> _TASK TO CARRY OUT_
From first line to last, copy the listing exactly and omit its pictures.

> _RECORDS SUPPLIED_
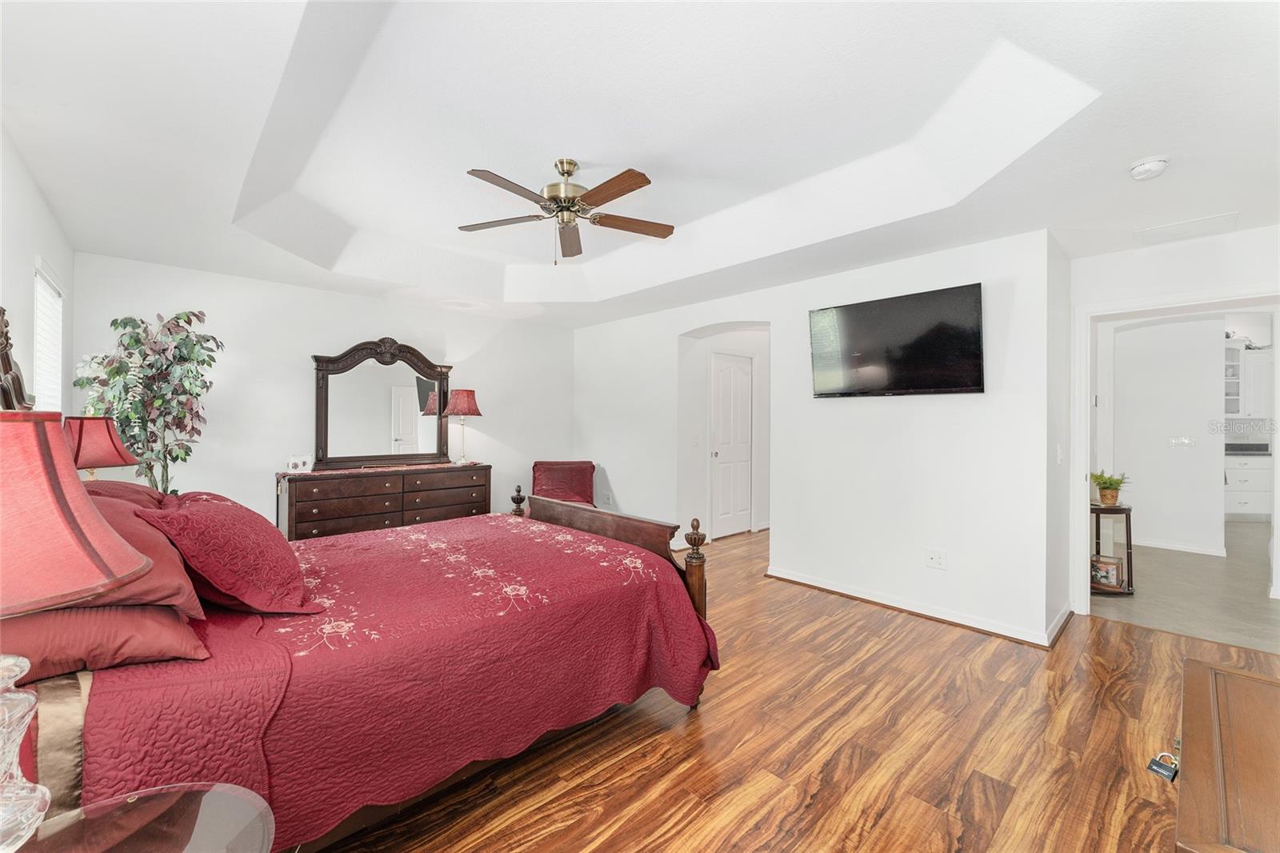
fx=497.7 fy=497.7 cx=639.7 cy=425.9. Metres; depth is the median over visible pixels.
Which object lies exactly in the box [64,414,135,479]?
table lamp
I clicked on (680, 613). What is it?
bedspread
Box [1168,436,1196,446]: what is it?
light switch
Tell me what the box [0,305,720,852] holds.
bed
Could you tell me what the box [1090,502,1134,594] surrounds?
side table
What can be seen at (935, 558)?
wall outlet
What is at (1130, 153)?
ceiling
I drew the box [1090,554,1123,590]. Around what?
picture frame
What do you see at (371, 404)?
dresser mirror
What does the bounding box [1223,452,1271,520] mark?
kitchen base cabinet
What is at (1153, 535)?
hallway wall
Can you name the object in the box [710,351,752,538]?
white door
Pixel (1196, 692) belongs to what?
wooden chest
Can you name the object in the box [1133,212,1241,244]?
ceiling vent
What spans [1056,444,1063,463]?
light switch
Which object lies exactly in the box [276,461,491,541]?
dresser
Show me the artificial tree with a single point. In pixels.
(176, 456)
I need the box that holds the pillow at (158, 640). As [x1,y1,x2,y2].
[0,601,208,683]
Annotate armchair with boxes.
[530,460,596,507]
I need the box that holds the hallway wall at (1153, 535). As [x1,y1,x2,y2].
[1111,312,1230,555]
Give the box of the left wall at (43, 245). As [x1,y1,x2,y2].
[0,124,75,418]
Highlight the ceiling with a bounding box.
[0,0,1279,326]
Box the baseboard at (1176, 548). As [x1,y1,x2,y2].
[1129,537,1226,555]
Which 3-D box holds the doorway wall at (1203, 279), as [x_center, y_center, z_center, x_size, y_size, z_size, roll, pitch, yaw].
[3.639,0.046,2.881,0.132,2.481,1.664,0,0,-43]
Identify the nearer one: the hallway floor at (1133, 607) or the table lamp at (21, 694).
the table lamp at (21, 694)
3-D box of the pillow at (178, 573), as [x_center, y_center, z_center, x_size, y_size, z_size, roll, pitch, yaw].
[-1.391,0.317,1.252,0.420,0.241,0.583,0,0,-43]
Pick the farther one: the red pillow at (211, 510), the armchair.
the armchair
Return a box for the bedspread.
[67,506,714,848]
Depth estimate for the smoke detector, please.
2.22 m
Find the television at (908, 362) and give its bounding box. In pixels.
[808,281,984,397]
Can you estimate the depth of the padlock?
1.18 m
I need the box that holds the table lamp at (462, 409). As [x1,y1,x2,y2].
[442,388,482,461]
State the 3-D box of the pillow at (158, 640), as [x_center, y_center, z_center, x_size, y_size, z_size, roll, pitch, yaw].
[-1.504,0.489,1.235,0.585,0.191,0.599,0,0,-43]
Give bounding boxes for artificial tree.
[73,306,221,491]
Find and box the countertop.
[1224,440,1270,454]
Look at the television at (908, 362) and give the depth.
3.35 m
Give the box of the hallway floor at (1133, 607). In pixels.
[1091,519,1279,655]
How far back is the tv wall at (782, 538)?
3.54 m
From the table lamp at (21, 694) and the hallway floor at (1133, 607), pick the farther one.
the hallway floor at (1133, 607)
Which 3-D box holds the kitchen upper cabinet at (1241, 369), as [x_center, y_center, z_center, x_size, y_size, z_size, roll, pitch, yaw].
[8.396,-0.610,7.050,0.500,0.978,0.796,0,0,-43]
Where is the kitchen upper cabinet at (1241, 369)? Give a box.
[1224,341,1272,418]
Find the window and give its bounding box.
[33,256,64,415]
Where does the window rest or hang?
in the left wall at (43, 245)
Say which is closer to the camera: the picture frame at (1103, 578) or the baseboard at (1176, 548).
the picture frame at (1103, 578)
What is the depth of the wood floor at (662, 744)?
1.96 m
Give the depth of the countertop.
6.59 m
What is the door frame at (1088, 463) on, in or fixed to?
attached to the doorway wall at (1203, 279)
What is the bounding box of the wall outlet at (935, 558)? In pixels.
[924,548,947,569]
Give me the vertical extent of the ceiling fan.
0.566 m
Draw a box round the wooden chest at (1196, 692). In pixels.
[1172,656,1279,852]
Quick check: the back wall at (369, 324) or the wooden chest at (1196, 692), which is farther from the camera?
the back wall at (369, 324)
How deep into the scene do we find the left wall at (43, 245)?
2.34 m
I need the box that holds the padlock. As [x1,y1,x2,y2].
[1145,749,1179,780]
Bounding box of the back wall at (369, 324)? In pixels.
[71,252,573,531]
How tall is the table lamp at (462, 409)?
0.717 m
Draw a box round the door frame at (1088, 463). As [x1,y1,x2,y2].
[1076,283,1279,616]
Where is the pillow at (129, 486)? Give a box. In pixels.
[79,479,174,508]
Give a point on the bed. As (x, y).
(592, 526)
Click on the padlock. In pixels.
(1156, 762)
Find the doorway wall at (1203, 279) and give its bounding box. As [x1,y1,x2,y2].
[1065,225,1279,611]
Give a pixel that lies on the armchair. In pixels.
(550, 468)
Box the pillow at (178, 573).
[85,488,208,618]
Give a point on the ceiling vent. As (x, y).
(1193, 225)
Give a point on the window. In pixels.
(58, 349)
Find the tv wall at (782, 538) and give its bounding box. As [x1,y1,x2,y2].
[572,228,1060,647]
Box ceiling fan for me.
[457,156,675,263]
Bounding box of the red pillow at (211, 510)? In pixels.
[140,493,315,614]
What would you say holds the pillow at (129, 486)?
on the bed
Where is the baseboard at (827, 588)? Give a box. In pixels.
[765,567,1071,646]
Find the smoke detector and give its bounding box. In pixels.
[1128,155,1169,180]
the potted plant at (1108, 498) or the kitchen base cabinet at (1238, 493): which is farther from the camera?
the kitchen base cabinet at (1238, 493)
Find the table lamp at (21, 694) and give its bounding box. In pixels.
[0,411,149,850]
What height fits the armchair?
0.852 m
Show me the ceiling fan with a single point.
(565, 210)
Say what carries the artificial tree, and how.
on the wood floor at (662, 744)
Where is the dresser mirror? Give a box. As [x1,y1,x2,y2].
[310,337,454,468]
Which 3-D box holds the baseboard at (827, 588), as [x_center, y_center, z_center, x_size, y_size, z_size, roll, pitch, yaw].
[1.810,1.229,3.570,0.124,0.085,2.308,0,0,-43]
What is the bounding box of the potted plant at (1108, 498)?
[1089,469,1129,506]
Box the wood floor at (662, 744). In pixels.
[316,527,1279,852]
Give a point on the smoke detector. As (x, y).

> _ANSWER BOX_
fx=497.7 fy=497.7 cx=639.7 cy=425.9. Metres; depth is the median over visible pixels.
Which object lies exactly in the box [64,414,135,479]?
table lamp
I clicked on (680, 613). What is it?
bedspread
Box [1168,436,1196,446]: what is it?
light switch
Tell me what the box [0,305,720,852] holds.
bed
Could you tell me what the box [1090,502,1134,594] surrounds?
side table
What can be seen at (935, 558)?
wall outlet
What is at (1130, 153)?
ceiling
I drew the box [1090,554,1123,590]. Around what?
picture frame
What do you see at (371, 404)?
dresser mirror
What does the bounding box [1223,452,1271,520] mark?
kitchen base cabinet
What is at (1153, 535)?
hallway wall
Can you name the object in the box [710,351,752,538]?
white door
Pixel (1196, 692) belongs to what?
wooden chest
Can you name the object in the box [1133,212,1241,244]?
ceiling vent
What spans [1056,444,1063,463]?
light switch
Which object lies exactly in the box [276,461,491,541]?
dresser
Show me the artificial tree with a single point. In pixels.
(176, 456)
I need the box that holds the pillow at (158, 640). As [x1,y1,x2,y2].
[0,601,208,683]
Annotate armchair with boxes.
[530,460,596,507]
I need the box that holds the hallway wall at (1153, 535). As [x1,y1,x2,y2].
[1111,312,1230,555]
Give the box of the left wall at (43, 245). As [x1,y1,x2,y2].
[0,124,75,418]
Highlight the ceiling with a bounding box.
[0,0,1279,326]
Box the baseboard at (1176, 548). As [x1,y1,x2,y2].
[1129,537,1226,555]
Which 3-D box holds the doorway wall at (1203, 279), as [x_center, y_center, z_center, x_size, y_size, z_size, roll, pitch, yaw].
[3.639,0.046,2.881,0.132,2.481,1.664,0,0,-43]
Identify the nearer one: the hallway floor at (1133, 607) or the table lamp at (21, 694).
the table lamp at (21, 694)
3-D box of the pillow at (178, 573), as [x_center, y_center, z_center, x_size, y_size, z_size, roll, pitch, yaw].
[-1.391,0.317,1.252,0.420,0.241,0.583,0,0,-43]
Pick the farther one: the red pillow at (211, 510), the armchair.
the armchair
Return a box for the bedspread.
[67,506,714,848]
Depth estimate for the smoke detector, please.
2.22 m
Find the television at (908, 362) and give its bounding box. In pixels.
[808,281,984,397]
Can you estimate the depth of the padlock?
1.18 m
I need the box that holds the table lamp at (462, 409). As [x1,y1,x2,y2].
[442,388,482,461]
State the 3-D box of the pillow at (158, 640), as [x_center, y_center, z_center, x_size, y_size, z_size, roll, pitch, yaw].
[-1.504,0.489,1.235,0.585,0.191,0.599,0,0,-43]
Give bounding boxes for artificial tree.
[73,306,221,491]
Find and box the countertop.
[1224,440,1270,454]
Look at the television at (908, 362) and give the depth.
3.35 m
Give the box of the hallway floor at (1133, 607). In pixels.
[1091,519,1279,655]
How far back is the tv wall at (782, 538)?
3.54 m
From the table lamp at (21, 694) and the hallway floor at (1133, 607), pick the farther one.
the hallway floor at (1133, 607)
Which 3-D box holds the kitchen upper cabinet at (1241, 369), as [x_center, y_center, z_center, x_size, y_size, z_size, roll, pitch, yaw].
[8.396,-0.610,7.050,0.500,0.978,0.796,0,0,-43]
Where is the kitchen upper cabinet at (1241, 369)? Give a box.
[1224,341,1272,418]
Find the window and give its bounding box.
[33,256,64,415]
Where does the window rest or hang?
in the left wall at (43, 245)
Say which is closer to the camera: the picture frame at (1103, 578) or the baseboard at (1176, 548).
the picture frame at (1103, 578)
What is the depth of the wood floor at (662, 744)?
1.96 m
Give the depth of the countertop.
6.59 m
What is the door frame at (1088, 463) on, in or fixed to?
attached to the doorway wall at (1203, 279)
What is the bounding box of the wall outlet at (935, 558)? In pixels.
[924,548,947,569]
Give me the vertical extent of the ceiling fan.
0.566 m
Draw a box round the wooden chest at (1196, 692). In pixels.
[1172,656,1279,852]
Quick check: the back wall at (369, 324) or the wooden chest at (1196, 692), which is farther from the camera?
the back wall at (369, 324)
How deep into the scene do we find the left wall at (43, 245)?
2.34 m
I need the box that holds the padlock. As [x1,y1,x2,y2].
[1145,749,1179,780]
Bounding box of the back wall at (369, 324)? In pixels.
[71,252,573,531]
How tall is the table lamp at (462, 409)?
0.717 m
Draw a box round the door frame at (1088, 463). As [x1,y1,x2,y2].
[1076,283,1279,616]
Where is the pillow at (129, 486)? Give a box. In pixels.
[79,479,174,508]
Give a point on the bed. As (x, y).
(592, 526)
Click on the padlock. In pixels.
(1156, 762)
Find the doorway wall at (1203, 279) and give its bounding box. As [x1,y1,x2,y2].
[1065,225,1279,611]
Give a pixel that lies on the armchair. In pixels.
(550, 468)
Box the pillow at (178, 573).
[85,488,208,618]
Give a point on the ceiling vent. As (x, y).
(1193, 225)
Give a point on the window. In pixels.
(58, 349)
Find the tv wall at (782, 538) and give its bounding box. As [x1,y1,x2,y2].
[572,228,1060,647]
Box ceiling fan for me.
[457,156,675,263]
Bounding box of the red pillow at (211, 510)? In pixels.
[140,493,315,614]
What would you say holds the pillow at (129, 486)?
on the bed
Where is the baseboard at (827, 588)? Give a box. In pixels.
[765,567,1071,646]
Find the smoke detector and give its bounding box. In pixels.
[1128,155,1169,180]
the potted plant at (1108, 498) or the kitchen base cabinet at (1238, 493): which is farther from the camera?
the kitchen base cabinet at (1238, 493)
Find the table lamp at (21, 694) and give its bounding box. In pixels.
[0,411,149,850]
What height fits the armchair?
0.852 m
Show me the ceiling fan with a single point.
(565, 210)
Say what carries the artificial tree, and how.
on the wood floor at (662, 744)
Where is the dresser mirror? Give a box. As [x1,y1,x2,y2].
[310,337,454,468]
Which 3-D box holds the baseboard at (827, 588), as [x_center, y_center, z_center, x_size, y_size, z_size, roll, pitch, yaw].
[1.810,1.229,3.570,0.124,0.085,2.308,0,0,-43]
What is the bounding box of the potted plant at (1108, 498)?
[1089,469,1129,506]
Box the wood floor at (662, 744). In pixels.
[316,527,1279,852]
Give a point on the smoke detector. As (x, y).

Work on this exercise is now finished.